Published: Aug. 5, 2015
School districts adjusting to new law
Academic eligibility among concerns
By NICHOLAS DETTMANN
Daily News
With the passing of a law which opens the door for
home-schooled students to participate in public school sports, school districts
are trying to figure out how to determine those students’ eligibility, among
other issues associated with the law.
On July 22, the WIAA granted temporary relief for member
schools to accommodate state law, which went against more than 100 years of
tradition.
“It’s more than tradition,” said Dave Anderson, WIAA’s
executive director. “There are very sound reasons why we do what we do.”
Before the law was passed along with Gov. Scott Walker’s
budget in July, WIAA’s Rules of Eligibility required students to be enrolled
full time at a school to be eligible for interscholastic athletics.
The law also said school districts couldn’t be connected
with an association, such as the WIAA, that disallows home-schooled students
the opportunity to play sports at the public school in the district where they
reside.
“Because of the state law, which put schools and school
boards between a rock and a hard place, as the board deliberated, the members’
constitution gives the board authority to provide temporary relief,” Anderson
said. “That was the action the board took in order that home-schooled children
could be provided opportunities as mandated by state law and that schools
wouldn’t have been in violation of the WIAA rules.”
Anderson added he was more frustrated than disappointed with
the law. He was also frustrated over the “style and manner” of which the law
was presented and eventually passed.
“It’s not a style of leadership that would work in my job or
in any other principal’s or superintendent’s job,” Anderson said.
From here, the WIAA and its membership is left wondering how
to determine a home-schooled student’s academic eligibility and how long the
law may stick around. “I don’t have a problem with the idea in theory,” said
Josh Schoemann, Hartford Union High School District treasurer. “I think it
makes some sense at some level.
“I think the problem is aligning the rules with the WIAA and
the new legislation.”
Bill Greymont, principal at West Bend high schools, said he
and other administrators in the West Bend School District haven’t had formal
discussions about how to proceed with the new law. But they do plan to address
it.
The same goes for Hartford and most of the other districts
in the county.
At this fall’s area meetings, the WIAA’s executive staff
plans to discuss the new law with its membership to get an idea of where the
membership stands on the topic. “It’s so new,” Anderson said. “(School
administrators) haven’t had any experience with it. There’s going to be a steep
and rapid learning curve to form an opinion.”
Depending on the feedback at the area meetings, the WIAA
could look into avenues such as legal proceedings to challenge the law.
Parents of children displaced by teams of home-schooled
students may also be willing to do the same thing.
Anderson also suggested homeschooled students’ families may
also challenge the law, saying they want to play at a non-public school.
“They are all premature at this point to speculate,”
Anderson said, but acknowledged those are possibilities.

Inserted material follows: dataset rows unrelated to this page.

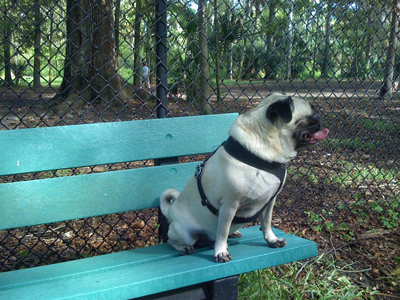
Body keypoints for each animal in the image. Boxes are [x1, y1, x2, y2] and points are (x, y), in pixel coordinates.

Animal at [159, 92, 328, 262]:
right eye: (312, 117)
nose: (320, 118)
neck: (266, 151)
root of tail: (171, 211)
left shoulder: (270, 201)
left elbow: (266, 223)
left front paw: (272, 239)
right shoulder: (229, 205)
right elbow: (222, 232)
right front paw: (220, 252)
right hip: (184, 232)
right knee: (172, 241)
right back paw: (185, 247)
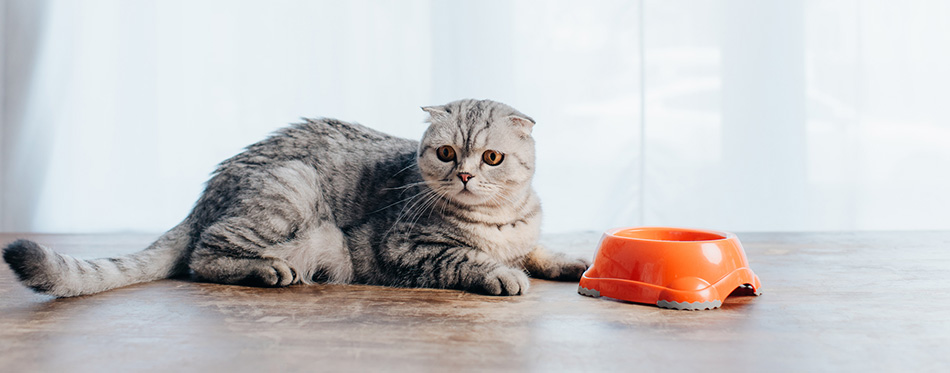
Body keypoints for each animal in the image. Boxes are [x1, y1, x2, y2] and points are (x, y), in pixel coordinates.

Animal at [3, 99, 592, 296]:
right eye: (446, 153)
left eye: (490, 158)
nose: (466, 176)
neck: (499, 218)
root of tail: (204, 195)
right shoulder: (407, 247)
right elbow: (469, 258)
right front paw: (501, 273)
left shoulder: (526, 236)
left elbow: (541, 251)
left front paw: (575, 263)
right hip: (291, 186)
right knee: (203, 256)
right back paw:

After the area meetings, and depending on any potential
challenges to repeal the law, the membership will vote on changing the WIAA’s
constitution to include the law at April’s annual meeting.
According to the law, home-schooled students, if interested,
will have to provide a report of their academic eligibility. From there, the
law says they must be taken for their word.
“What happens if you have a student that was expelled (from
a public school) and that individual decides to homeschool?” Schoemann asked.
Tomi Fay Forbes, Wisconsin Parents Association
representative for Washinton, Dodge and Ozaukee counties, said in May when the
law was introduced that a home-schooled student’s curriculum is different than
a student’s at a public or nonpublic school.
That was the reason home-schooled students are
home-schooled, she said.
“We haven’t had those conversations yet,” Schoemann said.
“Most of it is we’re waiting to see what the WIAA’s next move is, which set of
rules are we supposed to work off of.
“To date, we haven’t had any requests for involvement.”